▸ **Consigne**
Repérez dans le matériel ci-dessous chaque ligne où figure la chaîne « человека », puis recopiez ces lignes.
:: Données extraites
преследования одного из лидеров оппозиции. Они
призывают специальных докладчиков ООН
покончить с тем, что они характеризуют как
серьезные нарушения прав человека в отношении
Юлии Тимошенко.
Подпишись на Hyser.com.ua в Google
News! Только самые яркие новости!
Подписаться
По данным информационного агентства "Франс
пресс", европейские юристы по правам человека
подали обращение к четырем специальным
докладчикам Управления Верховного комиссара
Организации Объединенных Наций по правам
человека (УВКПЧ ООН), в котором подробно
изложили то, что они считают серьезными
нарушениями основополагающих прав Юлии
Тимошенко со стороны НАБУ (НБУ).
::::
▸ **Réponse**
серьезные нарушения прав человека в отношении
пресс", европейские юристы по правам человека
человека (УВКПЧ ООН), в котором подробно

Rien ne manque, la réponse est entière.